> _Stored records_
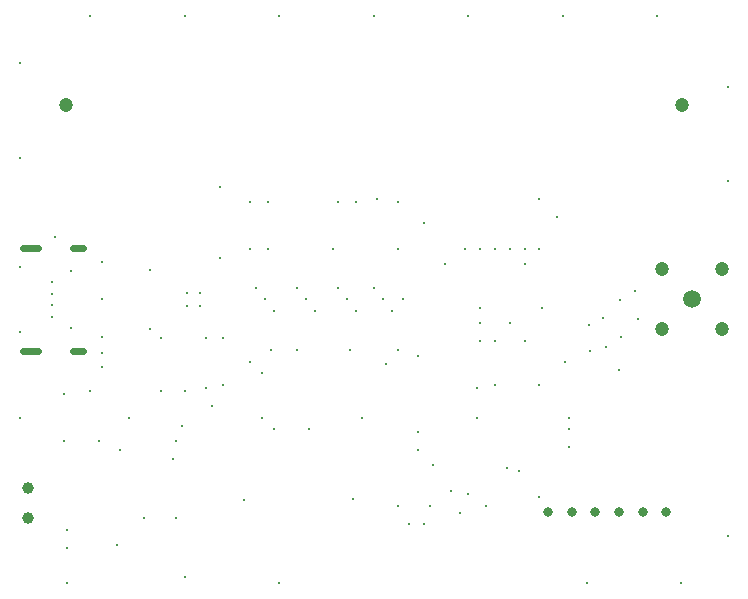
<source format=gbr>
%TF.GenerationSoftware,KiCad,Pcbnew,8.0.8+1*%
%TF.CreationDate,Date%
%TF.ProjectId,LoRa-V3-PCB,4c6f5261-2d56-4332-9d50-43422e6b6963,rev?*%
%TF.SameCoordinates,Original*%
%TF.FileFunction,Plated,1,2,PTH,Mixed*%
%TF.FilePolarity,Positive*%
%FSLAX46Y46*%
G04 Gerber Fmt 4.6, Leading zero omitted, Abs format (unit mm)*
G04 Created by KiCad*
%MOMM*%
%LPD*%
G01*
G04 APERTURE LIST*
%TA.AperFunction,ViaDrill*%
%ADD10C,0.300000*%
%TD*%
G04 aperture for slot hole*
%TA.AperFunction,ComponentDrill*%
%ADD11C,0.600000*%
%TD*%
%TA.AperFunction,ComponentDrill*%
%ADD12C,0.800000*%
%TD*%
%TA.AperFunction,ComponentDrill*%
%ADD13C,1.000000*%
%TD*%
%TA.AperFunction,ComponentDrill*%
%ADD14C,1.200000*%
%TD*%
%TA.AperFunction,ComponentDrill*%
%ADD15C,1.500000*%
%TD*%
G04 APERTURE END LIST*
D10*
X115000000Y-77000000D03*
X115000000Y-85000000D03*
X115000000Y-94250000D03*
X115000000Y-99750000D03*
X115000000Y-107000000D03*
X117750000Y-95500447D03*
X117750000Y-96500447D03*
X117750000Y-97500447D03*
X117750000Y-98500447D03*
X118000000Y-91750000D03*
X118750000Y-105000000D03*
X118750000Y-109000000D03*
X119000000Y-116500000D03*
X119000000Y-118000000D03*
X119000000Y-121000000D03*
X119350000Y-94600000D03*
X119350000Y-99375000D03*
X121000000Y-73000000D03*
X121000000Y-104750000D03*
X121750000Y-109000000D03*
X122000000Y-93800000D03*
X122000000Y-97000000D03*
X122000000Y-100200000D03*
X122000000Y-101500000D03*
X122000000Y-102750000D03*
X123250000Y-117750000D03*
X123500000Y-109750000D03*
X124250000Y-107000000D03*
X125500000Y-115500000D03*
X126000000Y-94500000D03*
X126000000Y-99500000D03*
X127000000Y-100250000D03*
X127000000Y-104750000D03*
X128000000Y-110500000D03*
X128250000Y-109000000D03*
X128250000Y-115500000D03*
X128750000Y-107750000D03*
X129000000Y-73000000D03*
X129000000Y-104750000D03*
X129000000Y-120500000D03*
X129200000Y-96475000D03*
X129200000Y-97525000D03*
X130300000Y-96475000D03*
X130300000Y-97525000D03*
X130750000Y-100250000D03*
X130750000Y-104500000D03*
X131250000Y-106000000D03*
X132000000Y-87500000D03*
X132000000Y-93500000D03*
X132250000Y-100250000D03*
X132250000Y-104250000D03*
X134000000Y-114000000D03*
X134500000Y-88750000D03*
X134500000Y-92750000D03*
X134500000Y-102250000D03*
X135000000Y-96000000D03*
X135500000Y-103250000D03*
X135500000Y-107000000D03*
X135750000Y-97000000D03*
X136000000Y-88750000D03*
X136000000Y-92750000D03*
X136250000Y-101250000D03*
X136500000Y-98000000D03*
X136500000Y-108000000D03*
X137000000Y-73000000D03*
X137000000Y-121000000D03*
X138500000Y-96000000D03*
X138500000Y-101250000D03*
X139250000Y-97000000D03*
X139500000Y-108000000D03*
X140000000Y-98000000D03*
X141500000Y-92750000D03*
X142000000Y-88750000D03*
X142000000Y-96000000D03*
X142750000Y-97000000D03*
X143000000Y-101250000D03*
X143250000Y-113850000D03*
X143500000Y-88750000D03*
X143500000Y-98000000D03*
X144000000Y-107000000D03*
X145000000Y-73000000D03*
X145000000Y-96000000D03*
X145250000Y-88500000D03*
X145750000Y-97000000D03*
X146000000Y-102500000D03*
X146500000Y-98000000D03*
X147000000Y-88750000D03*
X147000000Y-92750000D03*
X147000000Y-101250000D03*
X147000000Y-114500000D03*
X147500000Y-97000000D03*
X148000000Y-116000000D03*
X148750000Y-101750000D03*
X148750000Y-108250000D03*
X148750000Y-109750000D03*
X149250000Y-90500000D03*
X149250000Y-116000000D03*
X149750000Y-114500000D03*
X150000000Y-111000000D03*
X151000000Y-94000000D03*
X151500000Y-113250000D03*
X152250000Y-115100000D03*
X152750000Y-92750000D03*
X153000000Y-73000000D03*
X153000000Y-113500000D03*
X153750000Y-104500000D03*
X153750000Y-107000000D03*
X154000000Y-92750000D03*
X154000000Y-97750000D03*
X154000000Y-99000000D03*
X154000000Y-100500000D03*
X154470001Y-114500000D03*
X155250000Y-92750000D03*
X155250000Y-100500000D03*
X155250000Y-104250000D03*
X156250000Y-111250000D03*
X156500000Y-92750000D03*
X156500000Y-99000000D03*
X157250000Y-111500000D03*
X157750000Y-92750000D03*
X157750000Y-94000000D03*
X157750000Y-100500000D03*
X159000000Y-88500000D03*
X159000000Y-92750000D03*
X159000000Y-104250000D03*
X159000000Y-113750000D03*
X159250000Y-97750000D03*
X160500000Y-90000000D03*
X161000000Y-73000000D03*
X161200000Y-102250000D03*
X161500000Y-107000000D03*
X161500000Y-108000000D03*
X161500000Y-109500000D03*
X163000000Y-121000000D03*
X163175732Y-99148137D03*
X163266473Y-101344388D03*
X164369744Y-98575069D03*
X164682986Y-100991946D03*
X165750000Y-103000000D03*
X165862368Y-97082444D03*
X165887616Y-100167571D03*
X167067018Y-96258049D03*
X167380274Y-98674914D03*
X169000000Y-73000000D03*
X171000000Y-121000000D03*
X175000000Y-79000000D03*
X175000000Y-87000000D03*
X175000000Y-117000000D03*
D11*
%TO.C,CONN1*%
X115330000Y-92680000D02*
X116530000Y-92680000D01*
X115330000Y-101320000D02*
X116530000Y-101320000D01*
X119530000Y-92680000D02*
X120330000Y-92680000D01*
X119530000Y-101320000D02*
X120330000Y-101320000D01*
D12*
%TO.C,CONN8*%
X159750000Y-115000000D03*
X161750000Y-115000000D03*
X163750000Y-115000000D03*
X165750000Y-115000000D03*
X167750000Y-115000000D03*
X169750000Y-115000000D03*
D13*
%TO.C,CONN4*%
X115750000Y-112960000D03*
X115750000Y-115500000D03*
D14*
%TO.C,CONN2*%
X118900000Y-80500000D03*
%TO.C,CONN5*%
X169360000Y-94460000D03*
X169360000Y-99540000D03*
%TO.C,CONN2*%
X171100000Y-80500000D03*
%TO.C,CONN5*%
X174440000Y-94460000D03*
X174440000Y-99540000D03*
D15*
X171900000Y-97000000D03*
M02*

</source>
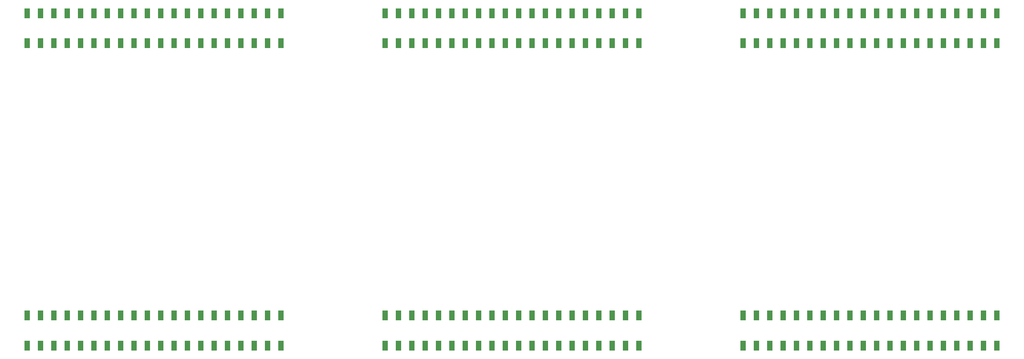
<source format=gbp>
G04 EAGLE Gerber RS-274X export*
G75*
%MOMM*%
%FSLAX34Y34*%
%LPD*%
%INSolderpaste Bottom*%
%IPPOS*%
%AMOC8*
5,1,8,0,0,1.08239X$1,22.5*%
G01*
%ADD10R,1.020000X1.870000*%


D10*
X83720Y496285D03*
X83720Y553435D03*
X109120Y496285D03*
X109120Y553435D03*
X134520Y496285D03*
X134520Y553435D03*
X159920Y496285D03*
X159920Y553435D03*
X185320Y496285D03*
X185320Y553435D03*
X210720Y496285D03*
X210720Y553435D03*
X236120Y496285D03*
X236120Y553435D03*
X261520Y496285D03*
X261520Y553435D03*
X286920Y496285D03*
X286920Y553435D03*
X312320Y496285D03*
X312320Y553435D03*
X337720Y496285D03*
X337720Y553435D03*
X363120Y496285D03*
X363120Y553435D03*
X388520Y496285D03*
X388520Y553435D03*
X413920Y496285D03*
X413920Y553435D03*
X439320Y496285D03*
X439320Y553435D03*
X464720Y496285D03*
X464720Y553435D03*
X490120Y496285D03*
X490120Y553435D03*
X515520Y496285D03*
X515520Y553435D03*
X540920Y496285D03*
X540920Y553435D03*
X566320Y496285D03*
X566320Y553435D03*
X764719Y496285D03*
X764719Y553435D03*
X790119Y496285D03*
X790119Y553435D03*
X815519Y496285D03*
X815519Y553435D03*
X840919Y496285D03*
X840919Y553435D03*
X866319Y496285D03*
X866319Y553435D03*
X891719Y496285D03*
X891719Y553435D03*
X917119Y496285D03*
X917119Y553435D03*
X942519Y496285D03*
X942519Y553435D03*
X967919Y496285D03*
X967919Y553435D03*
X993319Y496285D03*
X993319Y553435D03*
X1018719Y496285D03*
X1018719Y553435D03*
X1044119Y496285D03*
X1044119Y553435D03*
X1069519Y496285D03*
X1069519Y553435D03*
X1094919Y496285D03*
X1094919Y553435D03*
X1120319Y496285D03*
X1120319Y553435D03*
X1145719Y496285D03*
X1145719Y553435D03*
X1171119Y496285D03*
X1171119Y553435D03*
X1196519Y496285D03*
X1196519Y553435D03*
X1221919Y496285D03*
X1221919Y553435D03*
X1247319Y496285D03*
X1247319Y553435D03*
X1445693Y496285D03*
X1445693Y553435D03*
X1471093Y496285D03*
X1471093Y553435D03*
X1496493Y496285D03*
X1496493Y553435D03*
X1521893Y496285D03*
X1521893Y553435D03*
X1547293Y496285D03*
X1547293Y553435D03*
X1572693Y496285D03*
X1572693Y553435D03*
X1598093Y496285D03*
X1598093Y553435D03*
X1623493Y496285D03*
X1623493Y553435D03*
X1648893Y496285D03*
X1648893Y553435D03*
X1674293Y496285D03*
X1674293Y553435D03*
X1699693Y496285D03*
X1699693Y553435D03*
X1725093Y496285D03*
X1725093Y553435D03*
X1750493Y496285D03*
X1750493Y553435D03*
X1775893Y496285D03*
X1775893Y553435D03*
X1801293Y496285D03*
X1801293Y553435D03*
X1826693Y496285D03*
X1826693Y553435D03*
X1852093Y496285D03*
X1852093Y553435D03*
X1877493Y496285D03*
X1877493Y553435D03*
X1902893Y496285D03*
X1902893Y553435D03*
X1928293Y496285D03*
X1928293Y553435D03*
X83720Y1071697D03*
X83720Y1128847D03*
X109120Y1071697D03*
X109120Y1128847D03*
X134520Y1071697D03*
X134520Y1128847D03*
X159920Y1071697D03*
X159920Y1128847D03*
X185320Y1071697D03*
X185320Y1128847D03*
X210720Y1071697D03*
X210720Y1128847D03*
X236120Y1071697D03*
X236120Y1128847D03*
X261520Y1071697D03*
X261520Y1128847D03*
X286920Y1071697D03*
X286920Y1128847D03*
X312320Y1071697D03*
X312320Y1128847D03*
X337720Y1071697D03*
X337720Y1128847D03*
X363120Y1071697D03*
X363120Y1128847D03*
X388520Y1071697D03*
X388520Y1128847D03*
X413920Y1071697D03*
X413920Y1128847D03*
X439320Y1071697D03*
X439320Y1128847D03*
X464720Y1071697D03*
X464720Y1128847D03*
X490120Y1071697D03*
X490120Y1128847D03*
X515520Y1071697D03*
X515520Y1128847D03*
X540920Y1071697D03*
X540920Y1128847D03*
X566320Y1071697D03*
X566320Y1128847D03*
X764719Y1071697D03*
X764719Y1128847D03*
X790119Y1071697D03*
X790119Y1128847D03*
X815519Y1071697D03*
X815519Y1128847D03*
X840919Y1071697D03*
X840919Y1128847D03*
X866319Y1071697D03*
X866319Y1128847D03*
X891719Y1071697D03*
X891719Y1128847D03*
X917119Y1071697D03*
X917119Y1128847D03*
X942519Y1071697D03*
X942519Y1128847D03*
X967919Y1071697D03*
X967919Y1128847D03*
X993319Y1071697D03*
X993319Y1128847D03*
X1018719Y1071697D03*
X1018719Y1128847D03*
X1044119Y1071697D03*
X1044119Y1128847D03*
X1069519Y1071697D03*
X1069519Y1128847D03*
X1094919Y1071697D03*
X1094919Y1128847D03*
X1120319Y1071697D03*
X1120319Y1128847D03*
X1145719Y1071697D03*
X1145719Y1128847D03*
X1171119Y1071697D03*
X1171119Y1128847D03*
X1196519Y1071697D03*
X1196519Y1128847D03*
X1221919Y1071697D03*
X1221919Y1128847D03*
X1247319Y1071697D03*
X1247319Y1128847D03*
X1445693Y1071697D03*
X1445693Y1128847D03*
X1471093Y1071697D03*
X1471093Y1128847D03*
X1496493Y1071697D03*
X1496493Y1128847D03*
X1521893Y1071697D03*
X1521893Y1128847D03*
X1547293Y1071697D03*
X1547293Y1128847D03*
X1572693Y1071697D03*
X1572693Y1128847D03*
X1598093Y1071697D03*
X1598093Y1128847D03*
X1623493Y1071697D03*
X1623493Y1128847D03*
X1648893Y1071697D03*
X1648893Y1128847D03*
X1674293Y1071697D03*
X1674293Y1128847D03*
X1699693Y1071697D03*
X1699693Y1128847D03*
X1725093Y1071697D03*
X1725093Y1128847D03*
X1750493Y1071697D03*
X1750493Y1128847D03*
X1775893Y1071697D03*
X1775893Y1128847D03*
X1801293Y1071697D03*
X1801293Y1128847D03*
X1826693Y1071697D03*
X1826693Y1128847D03*
X1852093Y1071697D03*
X1852093Y1128847D03*
X1877493Y1071697D03*
X1877493Y1128847D03*
X1902893Y1071697D03*
X1902893Y1128847D03*
X1928293Y1071697D03*
X1928293Y1128847D03*
M02*

</source>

> _What you will do_
From the records above, copy each line that contains the word "LIST".

> _Solution_
G04 APERTURE LIST*
G04 APERTURE END LIST*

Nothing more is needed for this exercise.